On April 21, 2000, the United States enacted a law called COPPA (Children's Online Privacy Protection Act), to help protect children online. While this law primarily impacts sites that collect information about their readers, especially when their readers are under 13 years old, most sites should be aware of the law and other privacy tools in use on the web.

COPPA Rules to Be Aware Of

Websites that are directed towards children under 13 must:

  • post their privacy policy
  • get parental consent before collecting, using, or disclosing personal information about a child
  • get new consent when the information collection practices change
  • allow parents to review the information collected about their child
  • allow parents to revoke their consent

For example, the About.com Web Design/HTML site is not specifically directed towards children under the age of 13, so technically, COPPA doesn't apply. But there are many sites on About.com that are geared towards kids, and so there have been many changes to those About.com sites.

But even if your site doesn't have to comply with COPPA, it's a good idea to follow it. If you do, you'll improve consumer confidence in your site.

Parental Controls

There are two ways of handling parental controls:

  • review by an independent group of the website(s) in question
  • review by the web developer herself of their own website

There are problems with each method.

The first method means that there needs to be a "governing body" that is trusted and respected by the consumers to find and block objectionable material. This can be questionable at times, especially if that body is using generic terms to block sites. For example, at one point NetNanny was blocking www.whitehouse.gov because it mentioned the word "couple" in reference to the President and First Lady. Other programs have blocked sites related to breast cancer because of the word "breast" in the title.
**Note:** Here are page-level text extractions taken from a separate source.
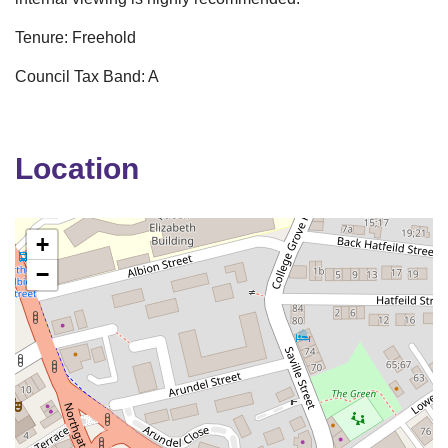
Tenure: Freehold
Council Tax Band: A
Location
+
−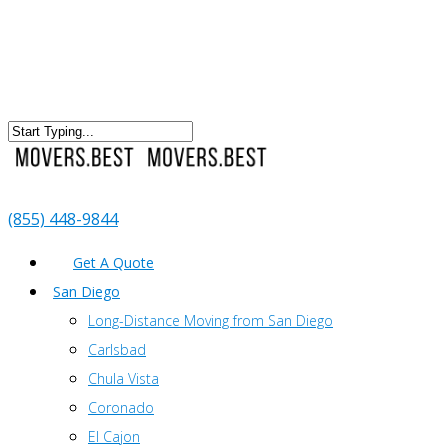
(855) 448-9844
Get A Quote
San Diego
Long-Distance Moving from San Diego
Carlsbad
Chula Vista
Coronado
El Cajon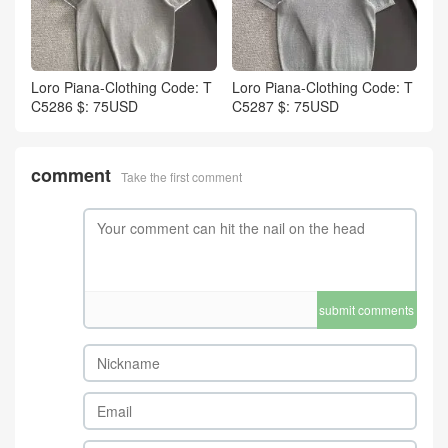
Loro Piana-Clothing Code: T
Loro Piana-Clothing Code: T
C5286 $: 75USD
C5287 $: 75USD
comment
Take the first comment
submit comments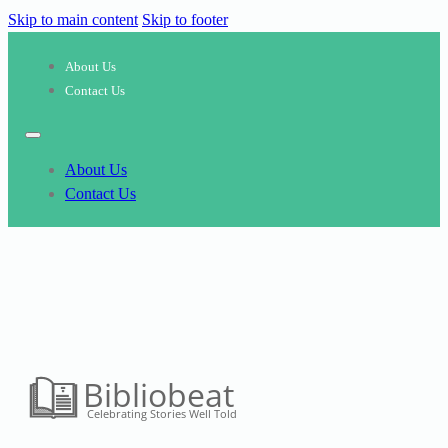
Skip to main content
Skip to footer
About Us
Contact Us
About Us
Contact Us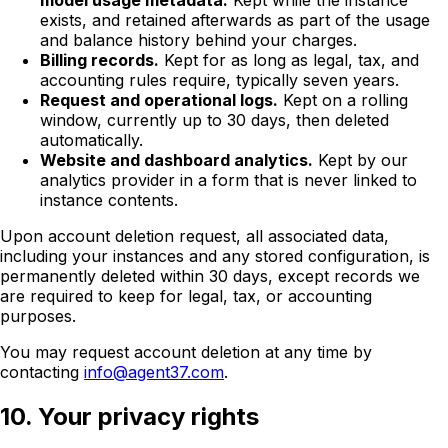
model usage metadata.
Kept while the instance
exists, and retained afterwards as part of the usage
and balance history behind your charges.
Billing records.
Kept for as long as legal, tax, and
accounting rules require, typically seven years.
Request and operational logs.
Kept on a rolling
window, currently up to 30 days, then deleted
automatically.
Website and dashboard analytics.
Kept by our
analytics provider in a form that is never linked to
instance contents.
Upon account deletion request, all associated data,
including your instances and any stored configuration, is
permanently deleted within 30 days, except records we
are required to keep for legal, tax, or accounting
purposes.
You may request account deletion at any time by
contacting
info@agent37.com
.
10. Your privacy rights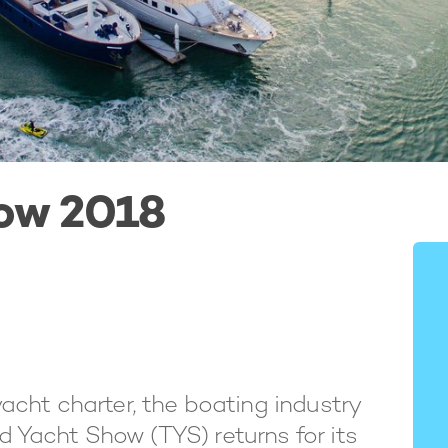
ow 2018
cht charter, the boating industry
nd Yacht Show (TYS) returns for its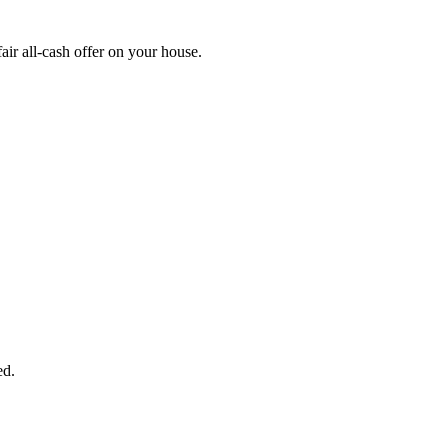
r all-cash offer on your house.
START THE PROCESS
HERE!
 next page to get a cash offer in 24 hours! It's that simple. You have no
Started Now...
ed.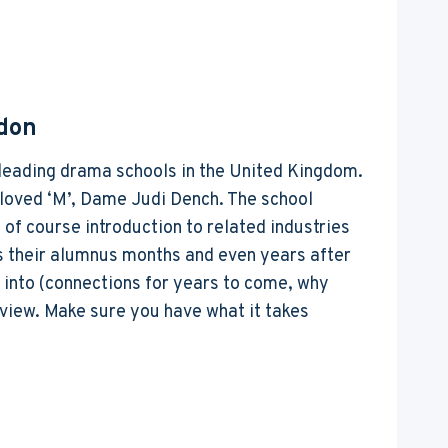
don
he leading drama schools in the United Kingdom.
eloved ‘M’, Dame Judi Dench. The school
 of course introduction to related industries
ts their alumnus months and even years after
g into (connections for years to come, why
tview. Make sure you have what it takes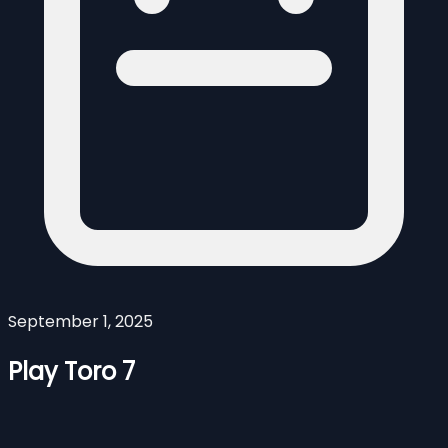
September 1, 2025
Play Toro 7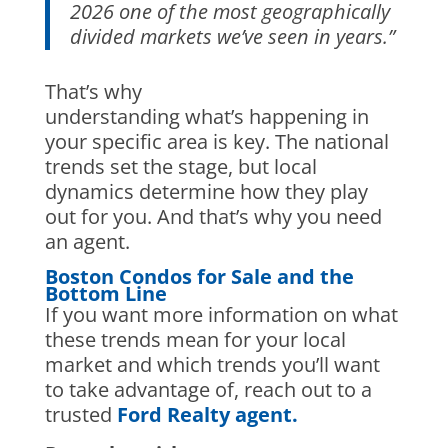
2026 one of the most geographically
divided markets we’ve seen in years.”
That’s why
understanding what’s happening in
your specific area is key. The national
trends set the stage, but local
dynamics determine how they play
out for you. And that’s why you need
an agent.
Boston Condos for Sale and the
Bottom Line
If you want more information on what
these trends mean for your local
market and which trends you’ll want
to take advantage of, reach out to a
trusted
Ford Realty agent.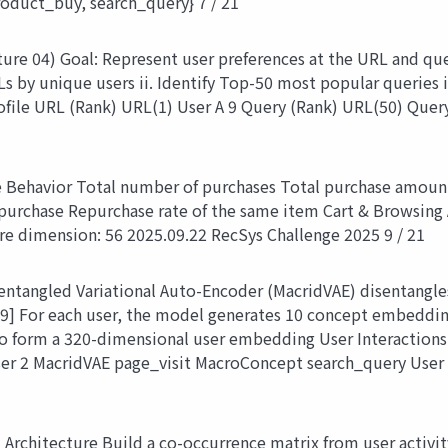
oduct_buy, search_query} 7 / 21
ure 04) Goal: Represent user preferences at the URL and que
Ls by unique users ii. Identify Top-50 most popular queries
file URL (Rank) URL(1) User A 9 Query (Rank) URL(50) Query
e Behavior Total number of purchases Total purchase amount
 purchase Repurchase rate of the same item Cart & Browsing 
ure dimension: 56 2025.09.22 RecSys Challenge 2025 9 / 21
ntangled Variational Auto-Encoder (MacridVAE) disentangles
9] For each user, the model generates 10 concept embedding
 to form a 320-dimensional user embedding User Interactio
er 2 MacridVAE page_visit MacroConcept search_query User
Architecture Build a co-occurrence matrix from user activity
The second method relys on honesty of the web developers. Perhaps you can see where the problem with that might be. :) Ironically, some sites self-rate as being for "mature" audiences in the hopes of getting more pageviews. But there are sites that have listed themselves as kid-friendly when they clearly are not.

Also, many developers don't put up any type of rating system. Some browsers solve this by not allowing access to any site without a rating (if parental controls are turned on). P3P and ICRA are just two different rating tools/codes that web developers can use to rate their sites.